Skelmet is a Cambridge-based startup that creates custom-fit wearables with a face-scanning app. Its first product is a set of high-performance sunglasses, which will be available to order on Kickstarter later this month.  Booth info.


ONvocal is a Northborough-based startup that has created what it calls “the first intelligent headphones with Amazon Alexa Voice and Music Services.” The headphones cost $399 and they start shipping on Jan. 10. The startup’s chairman is Will Graylin, former CEO and founder of LoopPay, which Samsung acquired last year.
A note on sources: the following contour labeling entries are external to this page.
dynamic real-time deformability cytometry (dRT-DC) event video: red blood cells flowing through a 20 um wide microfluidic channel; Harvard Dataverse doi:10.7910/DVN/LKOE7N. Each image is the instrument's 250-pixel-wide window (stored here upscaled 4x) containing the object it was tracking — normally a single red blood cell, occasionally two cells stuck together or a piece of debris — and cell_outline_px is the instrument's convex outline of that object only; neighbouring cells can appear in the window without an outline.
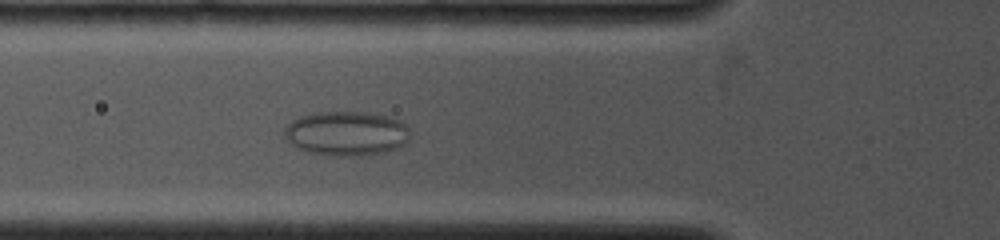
{"species": "common noctule bat (a hibernating species)", "species_latin": "Nyctalus noctula", "temperature_condition": "cold", "stored_images_in_passage": 13, "camera_frame_rate_fps": 4000, "um_per_image_px": 0.085, "animal": {"sex": "female", "body_mass_g": 19.0, "forearm_length_mm": 53.3}, "frame": {"image": 1, "passage_image": 8, "time_ms": 4.25, "image_size_px": [1000, 240], "cell_outline_px": [[408, 140], [400, 148], [380, 152], [348, 156], [336, 156], [308, 152], [296, 148], [284, 136], [284, 128], [292, 120], [300, 116], [316, 112], [368, 112], [392, 116], [400, 120], [408, 128]], "centroid_in_image_um": [29.44, 11.32], "position_along_channel_um": 96.4, "area_um2": 32.6}}
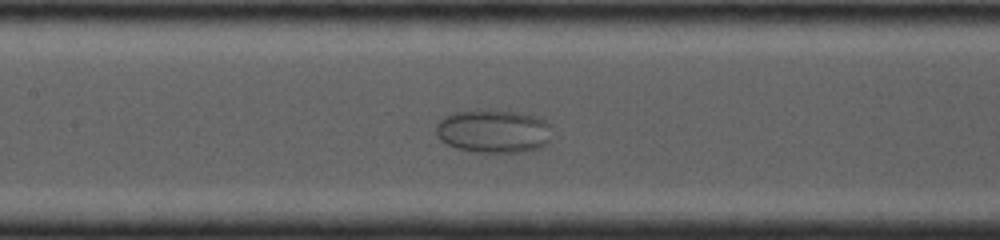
{"frame": {"image": 2, "passage_image": 11, "time_ms": 6.0, "image_size_px": [1000, 240], "cell_outline_px": [[552, 124], [548, 144], [540, 148], [520, 152], [476, 152], [456, 148], [440, 140], [436, 132], [436, 124], [444, 116], [456, 112], [516, 112], [540, 116]], "centroid_in_image_um": [42.0, 11.18], "position_along_channel_um": 165.4, "area_um2": 29.02}}
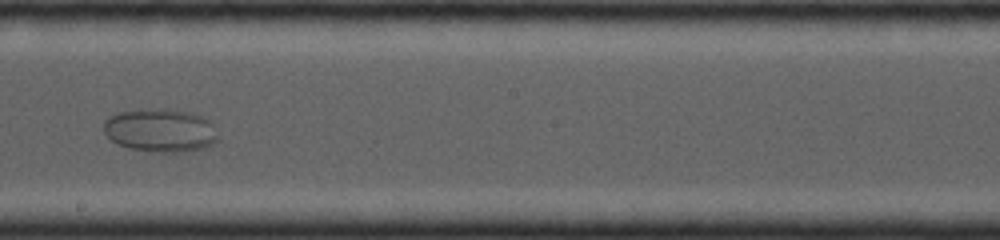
{"frame": {"image": 3, "passage_image": 13, "time_ms": 7.75, "image_size_px": [1000, 240], "cell_outline_px": [[216, 140], [212, 144], [204, 148], [180, 152], [152, 152], [128, 148], [116, 144], [104, 132], [104, 120], [108, 116], [116, 112], [160, 108], [184, 112], [200, 116], [208, 120], [212, 124], [216, 136]], "centroid_in_image_um": [13.56, 11.09], "position_along_channel_um": 234.6, "area_um2": 28.61}}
Its president, Bob Spaner, was previously a managing director for Sonos and its vice president of electronics and software engineering, John Maddox, was previously an advanced engineering manager for Bose. Booth info.
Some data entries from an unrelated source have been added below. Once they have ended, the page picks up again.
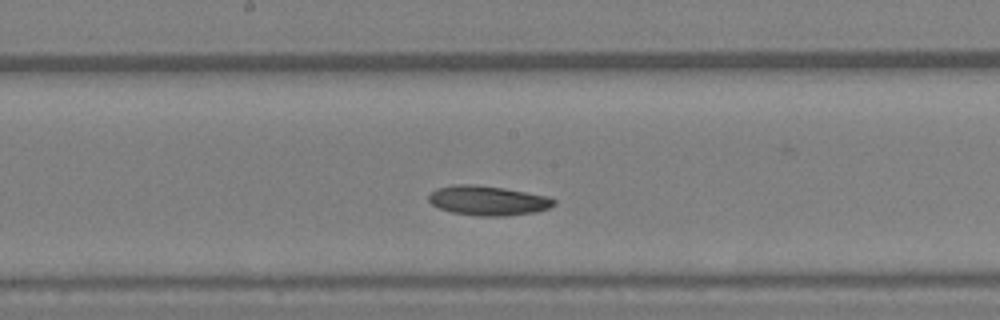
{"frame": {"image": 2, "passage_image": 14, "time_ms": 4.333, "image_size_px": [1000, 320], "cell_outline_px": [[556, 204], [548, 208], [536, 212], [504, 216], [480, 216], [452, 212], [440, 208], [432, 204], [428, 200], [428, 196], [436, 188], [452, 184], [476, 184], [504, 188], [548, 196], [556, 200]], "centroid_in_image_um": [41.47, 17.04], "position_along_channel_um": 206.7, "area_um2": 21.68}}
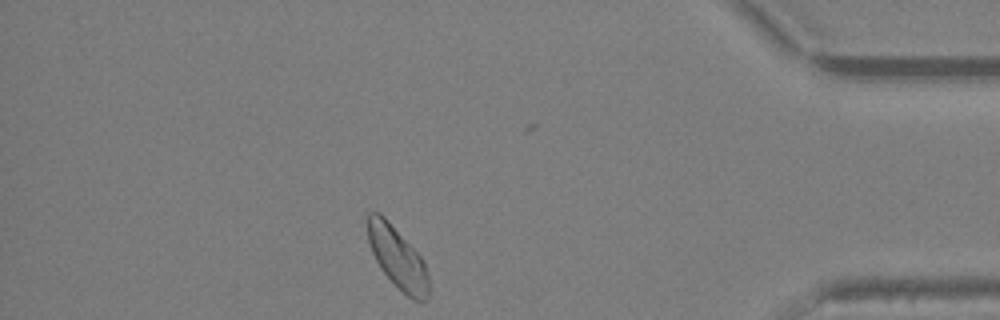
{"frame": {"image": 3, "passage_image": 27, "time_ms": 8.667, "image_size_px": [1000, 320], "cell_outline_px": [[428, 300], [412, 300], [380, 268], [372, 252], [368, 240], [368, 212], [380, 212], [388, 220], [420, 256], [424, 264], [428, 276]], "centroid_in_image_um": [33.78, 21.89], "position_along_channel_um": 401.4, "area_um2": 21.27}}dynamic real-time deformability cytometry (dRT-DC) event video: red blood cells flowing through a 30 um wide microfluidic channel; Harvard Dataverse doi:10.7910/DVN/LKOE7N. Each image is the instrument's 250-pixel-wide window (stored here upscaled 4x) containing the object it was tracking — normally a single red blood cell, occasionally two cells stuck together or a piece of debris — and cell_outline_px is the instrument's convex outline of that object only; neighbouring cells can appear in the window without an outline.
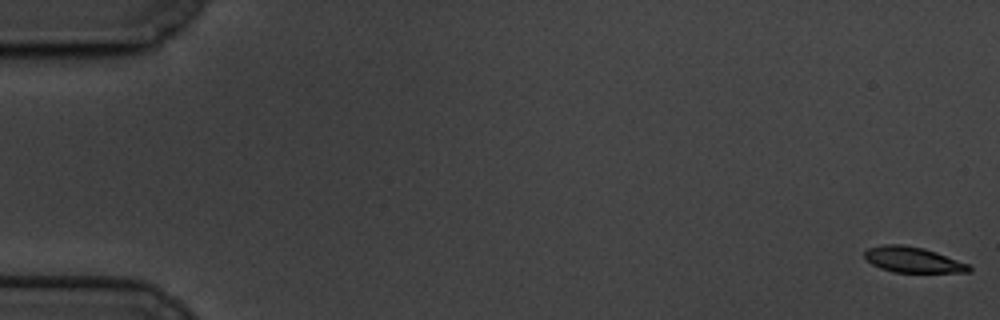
{"species": "common noctule bat (a hibernating species)", "species_latin": "Nyctalus noctula", "temperature_condition": "cold", "stored_images_in_passage": 60, "camera_frame_rate_fps": 3000, "um_per_image_px": 0.085, "animal": {"sex": "male", "body_mass_g": 19.5, "forearm_length_mm": 54.6}, "frame": {"image": 1, "passage_image": 1, "time_ms": 0.0, "image_size_px": [1000, 320], "cell_outline_px": [[972, 272], [892, 272], [880, 268], [872, 264], [864, 256], [864, 252], [868, 248], [884, 244], [904, 244], [924, 248], [936, 252], [968, 264], [972, 268]], "centroid_in_image_um": [77.58, 22.07], "position_along_channel_um": 7.4, "area_um2": 15.55}}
One of MarkForged’s 3D printers.

MarkForged is a Cambridge-based startup that makes what it says is the “world’s first and only desktop carbon printer.” Its 3D printers, which start at $3,499, are used by the U.S. Air Force, Nissan, Nike, Google, Amazon and NASA. The startup raised a $1 million seed round from Matrix Partners and North Bridge Venture Partners in 2013. Booth info.

Como Audio

Como Audio is a Boston-based consumer audio startup from Tom DeVesto, founder of Cambridge SoundWorks and Tivoli Audio. The startup makes high-end audio streaming devices that have an Italian design aesthetic with a handcrafted wood form factor. They directly sync with Spotify and a Como app. They can also be set up for multi-room streaming. The devices range from $119 to $449 and are available now. Booth info.


WiTricity is a Watertown-based startup developed wireless charging technology. On Wednesday at CES, the startup announced its new WT8800 Wireless Charging Controller for consumer electronics, ranging from laptops to wearables and smartphones. It also recently announced it’s teaming with GM to test wireless chargers for electric vehicles. The startup has raised $31 million from investors, including Intel Capital and Foxconn Technology Group. Booth info.


Pavlok's Shock Clock.
Pavlok’sShock Clock.

Pavlok is a brand of wearable devices developed by Boston-based Behavioral Technology Group that gives users an electric shock to help them break bad habits. The startup has also released the Pavlok Shock Clock, which is specifically designed to help users develop better sleeping habits. The devices range from $99 to $149 and are available to order now. Pavlok founder Maneesh Sethi made national headlines in 2016 when he was grilled on ABC’s Shark Tank by Kevin O’Leary and Mark Cuban. Booth info.


BrainCo is a Somerville-based startup developing brain-machine interface wearable technology that aims to help people with focus issues and learning difficulties. It was incubated at the Harvard Innovation Lab, and it has raised $5.5 million. Booth info.